Once merozoites enter into ruddy blood cell, they form pealing phase. At this phase, they replicate by budding procedure. Exonemes play of import function in emersion of merozoites.

These septic merozoites can attach with new ruddy blood cell quickly and get down new rhythm. The recent proteins surveies discover that 592 and 644 are soluble membrane proteins in human ruddy blood cell and ETRAMPs ( early transcribed membrane proteins ) that located on PVM in parasites play of import function in parasite development.Scientists use mouse that was infected by Plasmodium berghei as a theoretical account to analyze intellectual malaria ( CM ) . The survey showed that histamine mediated signaling, chemokine receptors, dendritic cell and T cell responsible for developing CM. However, enzyme that catalyzed haem oxygenese 1 ( HO1 ) in host prevent CM, neuroinflammation and encephalon microvasculature congestion.

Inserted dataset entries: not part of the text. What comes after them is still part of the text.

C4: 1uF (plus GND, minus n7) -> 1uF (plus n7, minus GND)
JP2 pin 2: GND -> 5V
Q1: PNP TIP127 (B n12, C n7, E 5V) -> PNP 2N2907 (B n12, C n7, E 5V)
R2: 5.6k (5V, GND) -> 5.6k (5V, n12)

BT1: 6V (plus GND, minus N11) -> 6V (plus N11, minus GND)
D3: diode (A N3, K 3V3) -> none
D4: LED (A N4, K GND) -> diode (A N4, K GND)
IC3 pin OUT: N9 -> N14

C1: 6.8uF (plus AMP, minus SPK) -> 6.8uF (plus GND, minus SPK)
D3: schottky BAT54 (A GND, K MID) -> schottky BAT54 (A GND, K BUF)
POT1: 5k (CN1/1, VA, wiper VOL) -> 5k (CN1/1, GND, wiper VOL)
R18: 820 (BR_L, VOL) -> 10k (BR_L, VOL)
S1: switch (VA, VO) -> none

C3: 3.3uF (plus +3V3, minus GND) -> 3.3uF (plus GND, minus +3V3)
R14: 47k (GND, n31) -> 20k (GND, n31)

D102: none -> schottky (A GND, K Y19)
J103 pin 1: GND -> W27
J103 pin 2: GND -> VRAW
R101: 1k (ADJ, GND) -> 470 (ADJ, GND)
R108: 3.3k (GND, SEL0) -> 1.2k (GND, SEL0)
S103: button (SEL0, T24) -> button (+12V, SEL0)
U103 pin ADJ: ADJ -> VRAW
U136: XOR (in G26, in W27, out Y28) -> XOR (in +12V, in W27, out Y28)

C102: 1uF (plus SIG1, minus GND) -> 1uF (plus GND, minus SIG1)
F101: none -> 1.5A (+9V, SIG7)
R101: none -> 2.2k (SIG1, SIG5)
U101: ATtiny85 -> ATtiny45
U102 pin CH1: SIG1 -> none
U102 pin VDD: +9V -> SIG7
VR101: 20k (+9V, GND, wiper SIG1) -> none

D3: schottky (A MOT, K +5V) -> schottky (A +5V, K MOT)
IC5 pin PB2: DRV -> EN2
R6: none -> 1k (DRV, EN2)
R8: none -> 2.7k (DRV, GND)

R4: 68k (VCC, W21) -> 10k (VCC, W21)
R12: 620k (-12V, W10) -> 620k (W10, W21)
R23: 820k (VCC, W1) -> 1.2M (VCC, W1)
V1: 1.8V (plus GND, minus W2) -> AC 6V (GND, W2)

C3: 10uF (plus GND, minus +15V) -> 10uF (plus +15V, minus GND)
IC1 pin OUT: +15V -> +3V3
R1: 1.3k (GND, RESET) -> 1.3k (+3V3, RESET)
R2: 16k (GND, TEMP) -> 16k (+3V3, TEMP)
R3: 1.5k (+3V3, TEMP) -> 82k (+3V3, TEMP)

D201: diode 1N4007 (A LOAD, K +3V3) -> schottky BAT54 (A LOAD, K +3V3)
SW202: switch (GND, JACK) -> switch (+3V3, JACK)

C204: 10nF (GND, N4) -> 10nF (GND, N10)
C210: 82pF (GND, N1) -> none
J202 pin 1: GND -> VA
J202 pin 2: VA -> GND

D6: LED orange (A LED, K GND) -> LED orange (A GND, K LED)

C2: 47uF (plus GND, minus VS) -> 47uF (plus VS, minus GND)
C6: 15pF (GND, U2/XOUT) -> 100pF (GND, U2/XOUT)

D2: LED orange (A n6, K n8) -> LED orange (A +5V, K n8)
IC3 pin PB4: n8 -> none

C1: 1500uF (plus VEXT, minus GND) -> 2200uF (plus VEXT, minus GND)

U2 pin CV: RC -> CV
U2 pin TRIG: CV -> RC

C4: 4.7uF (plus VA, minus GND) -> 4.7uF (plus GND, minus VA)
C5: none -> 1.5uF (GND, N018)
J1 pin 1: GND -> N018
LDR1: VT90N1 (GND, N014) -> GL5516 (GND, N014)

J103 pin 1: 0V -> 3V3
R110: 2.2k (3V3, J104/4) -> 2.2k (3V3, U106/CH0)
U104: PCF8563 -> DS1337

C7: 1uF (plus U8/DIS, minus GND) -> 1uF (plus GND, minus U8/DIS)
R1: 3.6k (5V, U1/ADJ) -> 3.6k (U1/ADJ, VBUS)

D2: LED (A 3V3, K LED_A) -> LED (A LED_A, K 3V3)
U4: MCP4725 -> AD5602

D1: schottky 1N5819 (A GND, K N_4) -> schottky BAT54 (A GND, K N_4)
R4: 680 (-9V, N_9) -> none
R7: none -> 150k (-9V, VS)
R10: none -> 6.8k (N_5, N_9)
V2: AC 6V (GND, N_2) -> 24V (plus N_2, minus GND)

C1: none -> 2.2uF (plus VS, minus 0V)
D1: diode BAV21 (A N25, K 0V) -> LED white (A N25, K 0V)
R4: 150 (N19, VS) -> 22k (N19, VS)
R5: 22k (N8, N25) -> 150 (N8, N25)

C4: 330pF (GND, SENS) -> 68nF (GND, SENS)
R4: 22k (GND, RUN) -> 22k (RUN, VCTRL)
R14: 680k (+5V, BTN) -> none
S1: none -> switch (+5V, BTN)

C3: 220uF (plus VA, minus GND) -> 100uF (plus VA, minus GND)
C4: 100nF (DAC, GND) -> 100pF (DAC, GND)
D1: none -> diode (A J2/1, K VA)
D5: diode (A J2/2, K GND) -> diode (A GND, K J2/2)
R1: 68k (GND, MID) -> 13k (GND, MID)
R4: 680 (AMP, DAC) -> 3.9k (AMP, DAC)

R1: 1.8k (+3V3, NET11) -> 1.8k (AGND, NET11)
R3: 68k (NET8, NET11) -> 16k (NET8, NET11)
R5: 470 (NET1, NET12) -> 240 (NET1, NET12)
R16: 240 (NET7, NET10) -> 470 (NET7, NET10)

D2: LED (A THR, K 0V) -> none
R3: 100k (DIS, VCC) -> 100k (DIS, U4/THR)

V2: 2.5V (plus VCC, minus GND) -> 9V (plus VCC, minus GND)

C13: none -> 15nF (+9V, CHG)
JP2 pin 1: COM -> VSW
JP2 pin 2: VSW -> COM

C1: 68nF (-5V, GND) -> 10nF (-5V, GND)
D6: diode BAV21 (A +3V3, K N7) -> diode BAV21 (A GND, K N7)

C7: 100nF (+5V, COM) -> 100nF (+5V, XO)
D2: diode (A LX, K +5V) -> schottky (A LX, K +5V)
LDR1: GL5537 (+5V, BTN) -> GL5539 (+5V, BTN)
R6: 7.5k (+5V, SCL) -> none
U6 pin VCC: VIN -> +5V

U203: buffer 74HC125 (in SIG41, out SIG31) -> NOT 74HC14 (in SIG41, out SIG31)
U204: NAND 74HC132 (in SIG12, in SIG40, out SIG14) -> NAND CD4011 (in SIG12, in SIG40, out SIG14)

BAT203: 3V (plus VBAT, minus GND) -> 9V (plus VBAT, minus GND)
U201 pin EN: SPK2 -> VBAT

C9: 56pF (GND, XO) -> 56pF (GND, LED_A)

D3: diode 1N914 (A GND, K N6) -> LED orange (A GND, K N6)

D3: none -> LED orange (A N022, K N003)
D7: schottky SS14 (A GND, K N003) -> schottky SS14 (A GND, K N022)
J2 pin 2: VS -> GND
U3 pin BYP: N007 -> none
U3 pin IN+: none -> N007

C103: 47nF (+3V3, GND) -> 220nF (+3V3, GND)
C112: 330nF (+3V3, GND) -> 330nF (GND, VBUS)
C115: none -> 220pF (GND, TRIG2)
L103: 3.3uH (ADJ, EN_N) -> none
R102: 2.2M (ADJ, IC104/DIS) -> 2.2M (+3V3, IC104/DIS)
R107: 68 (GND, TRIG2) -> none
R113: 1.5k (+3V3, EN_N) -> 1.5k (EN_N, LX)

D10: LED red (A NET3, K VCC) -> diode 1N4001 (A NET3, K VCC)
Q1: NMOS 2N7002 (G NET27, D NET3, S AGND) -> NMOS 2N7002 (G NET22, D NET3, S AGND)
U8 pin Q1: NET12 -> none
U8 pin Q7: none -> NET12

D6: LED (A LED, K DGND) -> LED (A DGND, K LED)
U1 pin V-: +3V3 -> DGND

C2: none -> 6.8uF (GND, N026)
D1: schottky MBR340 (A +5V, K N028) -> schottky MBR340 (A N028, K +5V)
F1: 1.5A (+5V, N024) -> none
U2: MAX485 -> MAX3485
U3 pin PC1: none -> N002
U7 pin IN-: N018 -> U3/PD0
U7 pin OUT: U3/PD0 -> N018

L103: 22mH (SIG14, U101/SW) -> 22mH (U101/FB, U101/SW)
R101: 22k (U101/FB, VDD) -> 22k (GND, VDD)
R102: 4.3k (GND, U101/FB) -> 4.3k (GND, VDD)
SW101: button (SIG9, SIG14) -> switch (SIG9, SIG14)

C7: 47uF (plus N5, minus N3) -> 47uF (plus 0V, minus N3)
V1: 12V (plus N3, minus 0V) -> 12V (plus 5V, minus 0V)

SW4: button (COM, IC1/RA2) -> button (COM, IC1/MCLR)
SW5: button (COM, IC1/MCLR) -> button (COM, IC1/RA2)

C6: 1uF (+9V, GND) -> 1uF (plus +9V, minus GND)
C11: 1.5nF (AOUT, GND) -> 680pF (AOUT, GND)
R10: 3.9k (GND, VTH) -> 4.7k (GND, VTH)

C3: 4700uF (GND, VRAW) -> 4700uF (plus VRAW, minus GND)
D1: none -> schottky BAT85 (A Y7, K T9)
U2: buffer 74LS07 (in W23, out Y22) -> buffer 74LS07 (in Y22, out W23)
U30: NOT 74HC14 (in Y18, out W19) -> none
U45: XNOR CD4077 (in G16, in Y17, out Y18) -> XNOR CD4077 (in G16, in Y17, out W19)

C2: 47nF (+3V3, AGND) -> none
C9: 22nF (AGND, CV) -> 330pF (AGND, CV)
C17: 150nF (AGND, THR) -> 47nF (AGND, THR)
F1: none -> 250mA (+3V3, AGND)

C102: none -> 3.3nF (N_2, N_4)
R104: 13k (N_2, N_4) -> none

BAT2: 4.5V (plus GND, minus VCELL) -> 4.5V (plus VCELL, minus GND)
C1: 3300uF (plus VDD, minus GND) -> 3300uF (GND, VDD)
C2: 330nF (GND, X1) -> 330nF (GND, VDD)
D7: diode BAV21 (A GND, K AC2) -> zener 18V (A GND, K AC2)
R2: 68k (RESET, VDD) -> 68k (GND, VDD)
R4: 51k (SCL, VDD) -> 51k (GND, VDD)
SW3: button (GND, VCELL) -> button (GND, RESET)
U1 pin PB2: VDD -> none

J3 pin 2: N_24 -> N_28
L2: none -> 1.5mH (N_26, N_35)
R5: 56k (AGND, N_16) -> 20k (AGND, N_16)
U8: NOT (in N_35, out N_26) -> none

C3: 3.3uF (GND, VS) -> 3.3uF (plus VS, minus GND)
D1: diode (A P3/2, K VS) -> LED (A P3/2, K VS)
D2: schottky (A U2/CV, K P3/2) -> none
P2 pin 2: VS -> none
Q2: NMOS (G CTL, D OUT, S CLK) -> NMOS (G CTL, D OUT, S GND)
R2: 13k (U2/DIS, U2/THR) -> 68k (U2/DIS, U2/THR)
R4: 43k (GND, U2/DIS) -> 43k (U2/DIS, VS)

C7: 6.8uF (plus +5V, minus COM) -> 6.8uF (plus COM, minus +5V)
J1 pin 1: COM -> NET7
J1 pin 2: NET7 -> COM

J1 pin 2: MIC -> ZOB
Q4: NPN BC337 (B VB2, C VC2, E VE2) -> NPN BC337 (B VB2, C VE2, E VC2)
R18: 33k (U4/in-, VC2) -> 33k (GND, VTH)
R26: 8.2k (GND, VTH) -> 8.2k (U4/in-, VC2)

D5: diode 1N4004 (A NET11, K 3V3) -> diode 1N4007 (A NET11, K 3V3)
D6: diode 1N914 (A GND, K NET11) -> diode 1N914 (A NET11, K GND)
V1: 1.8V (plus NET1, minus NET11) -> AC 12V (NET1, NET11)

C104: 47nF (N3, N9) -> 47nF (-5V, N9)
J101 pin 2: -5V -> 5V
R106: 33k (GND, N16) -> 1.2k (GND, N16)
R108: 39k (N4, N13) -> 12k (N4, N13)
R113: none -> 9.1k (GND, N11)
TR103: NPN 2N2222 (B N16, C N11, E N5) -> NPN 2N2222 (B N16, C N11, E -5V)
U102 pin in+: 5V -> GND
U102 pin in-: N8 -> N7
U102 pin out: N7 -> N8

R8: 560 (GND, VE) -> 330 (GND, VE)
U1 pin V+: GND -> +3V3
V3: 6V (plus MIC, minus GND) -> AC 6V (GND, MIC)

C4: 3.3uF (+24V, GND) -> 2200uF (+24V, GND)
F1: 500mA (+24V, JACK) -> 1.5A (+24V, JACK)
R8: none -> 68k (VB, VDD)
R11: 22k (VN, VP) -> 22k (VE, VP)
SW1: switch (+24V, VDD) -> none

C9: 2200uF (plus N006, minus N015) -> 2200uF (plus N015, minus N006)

Recent survey point out that HO1 ordinance is of import in liver phase development and red blood cell of parasite in malaria ( Silvie et al. 4 ) .In decision, scientist found other factors played of import function in malaria development beside merely the familial footing. Since Plasmodium parasite can last in both liver and blood cell, interactions of parasite in host are regulated by different proteins or ligand at specific degree. Among these experiments of different phases, the 3rd phase experiment is the most of import. From this experiment, scientists can carry on research to develop a malaria vaccinum.

To destruct malaria parasite before they can come in into ruddy blood cells, AMA1 antigens can be targeted by antibodies. However, the farther item survey needs to concentrate on the soundless phase of malaria parasite that does non recognized by host immune system.